Research Paper Volume 14, Issue 6 pp 2507—2512

Evaluation of the effect of age of the younger mice on the rejuvenation of the older mice by heterochronic parabiosis

Yushi Suzuki1, , Kento Takaya1, , Shiho Watanabe1, , Marika Otaki1, , Hikaru Kono1, , Kazuo Kishi1, ,

  • 1 Department of Plastic and Reconstructive Surgery, Keio University School of Medicine, Shinjuku-ku, Tokyo 160-8582, Japan

Received: January 7, 2022       Accepted: March 15, 2022       Published: March 21, 2022
How to Cite

Copyright: © 2022 Suzuki et al. This is an open access article distributed under the terms of the Creative Commons Attribution License (CC BY 3.0), which permits unrestricted use, distribution, and reproduction in any medium, provided the original author and source are credited.

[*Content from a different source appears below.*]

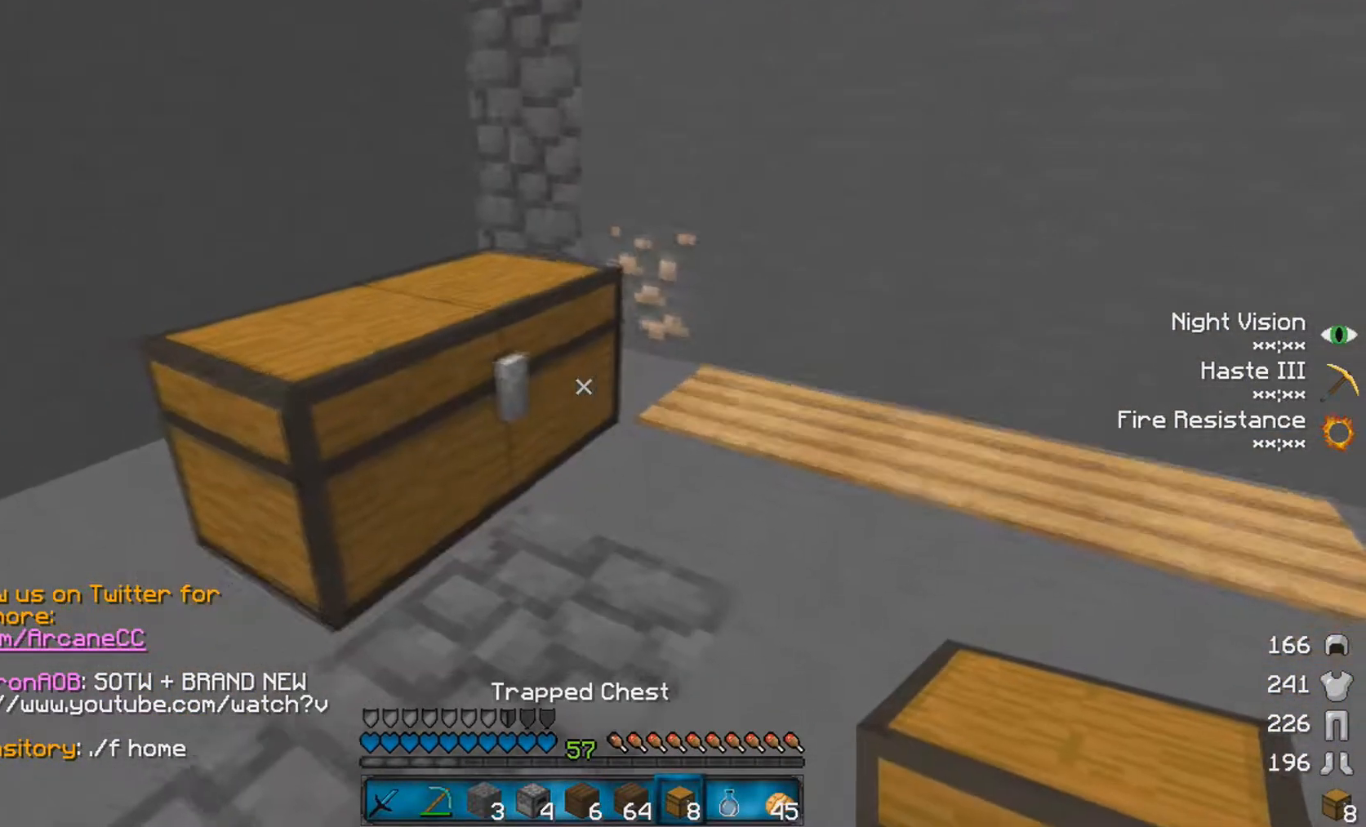
{"keys": ["s"], "mouse": [], "events": [[83, "w", "down"], [117, "a", "up"], [233, "w", "up"], [433, "s", "down"]]}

Heterochronic parabiosis is used to study the systemic effects of aging and involves surgically connecting two animals of different ages such that they have common blood circulation. Although this technique has been prevalent for a long time, there is no scientific consensus on the age of the animals that should be used. We hypothesized that the younger the animal, the greater would be its rejuvenating effect. Hence, to test this hypothesis, we created parabiosis of 67-week-old mice with younger mice of different ages (4-week-old and 8-week-old). We evaluated the changes in appearance and the expression IL-1A, IL-6, and Cdkn2a (p16) in the liver, kidney, brain, and skin. These cytokines belong to the senescence-associated secretory phenotype (SASP) factors, and are indicators of aging. Although we did not find any significant changes in the appearance of the mice, we found statistically significant differences in some SASP factors between the liver of the 4-week-old and 8-week-old pairs. However, overall, compared to the 8-week-old mice, the 4-week-old does not exert a significantly higher rejuvenation effect on the older mice. Hence, we concluded that the rejuvenation of older mice during heterochronic parabiosis might not be affected by the exact age of the younger mice.


SASP: senescence-associated secretory phenotype; IL: interleukin.